Monday, December 20, 2010

Gordon Onslow Ford - A Presence Among Us In New York

For the first time since 1946 an exhibition of Gordon Onslow Ford's work is available for viewing in New York City:  The exhibition will continue until Christmas Eve.

http://www.francisnaumann.com/EXHIBITIONS/ONSLOWFORD/index.html

Ford is a key link between the European surrealism which originated well before World War II, and the New York School of painting which flourished in the immediate aftermath of that war. He is a member of a select group of figures who were able to exemplify and document noteworthy transitions between phases of their art -- examples in other fields are Hardy in literature and Busoni in music.  Such figures tend to be under appreciated for a time (perhaps because of the intellectual complexity entailed in defining their roles), then gradually acquire standing among connoisseurs over multiple generations.
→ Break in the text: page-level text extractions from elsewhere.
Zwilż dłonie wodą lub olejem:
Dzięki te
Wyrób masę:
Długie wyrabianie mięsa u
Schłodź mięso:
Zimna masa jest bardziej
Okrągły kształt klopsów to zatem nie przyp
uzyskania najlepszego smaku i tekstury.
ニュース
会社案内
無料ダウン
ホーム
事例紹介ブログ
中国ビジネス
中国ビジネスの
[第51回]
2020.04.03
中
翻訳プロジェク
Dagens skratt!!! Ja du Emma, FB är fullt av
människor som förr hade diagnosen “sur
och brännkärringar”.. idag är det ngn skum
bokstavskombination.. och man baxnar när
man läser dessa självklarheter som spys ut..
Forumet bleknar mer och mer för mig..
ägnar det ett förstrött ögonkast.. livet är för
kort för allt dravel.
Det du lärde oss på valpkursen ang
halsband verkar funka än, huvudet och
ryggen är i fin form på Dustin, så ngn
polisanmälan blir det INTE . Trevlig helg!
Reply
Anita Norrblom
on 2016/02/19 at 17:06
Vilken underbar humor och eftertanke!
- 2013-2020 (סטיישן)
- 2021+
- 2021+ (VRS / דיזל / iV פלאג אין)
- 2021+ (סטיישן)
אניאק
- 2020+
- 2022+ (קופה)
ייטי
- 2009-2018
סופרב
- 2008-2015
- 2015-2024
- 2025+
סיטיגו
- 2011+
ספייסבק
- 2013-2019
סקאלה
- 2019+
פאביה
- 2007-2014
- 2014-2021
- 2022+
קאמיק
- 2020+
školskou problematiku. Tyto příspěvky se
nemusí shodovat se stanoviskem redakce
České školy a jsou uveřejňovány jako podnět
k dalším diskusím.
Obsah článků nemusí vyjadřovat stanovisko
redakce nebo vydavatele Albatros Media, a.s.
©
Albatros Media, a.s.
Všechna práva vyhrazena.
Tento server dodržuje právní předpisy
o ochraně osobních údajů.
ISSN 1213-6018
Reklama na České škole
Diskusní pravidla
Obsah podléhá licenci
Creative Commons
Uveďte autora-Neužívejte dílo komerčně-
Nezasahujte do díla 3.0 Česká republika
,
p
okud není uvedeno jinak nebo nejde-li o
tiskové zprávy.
Among the thirty one works - the large (46" x 60") Temptations of the Painter made an especially powerful, indeed visceral impression on me, with its sense of inexorable motion and the prospect of an alternative world caught in mid creation.  Ford also developed an incandescent style -- I was especially taken with Lunelipse (1951) and The Painter and the Muse (1943) in this regard.

See

http://www.amazon.com/Gordon-Onslow-Ford-Paintings-1939-1951/dp/0980055652/ref=sr_1_1?s=books&ie=UTF8&qid=1292860975&sr=1-1

for Martica Sawin's book, including extensive critical notes as well as the 1941 New School Lectures delivered by Ford.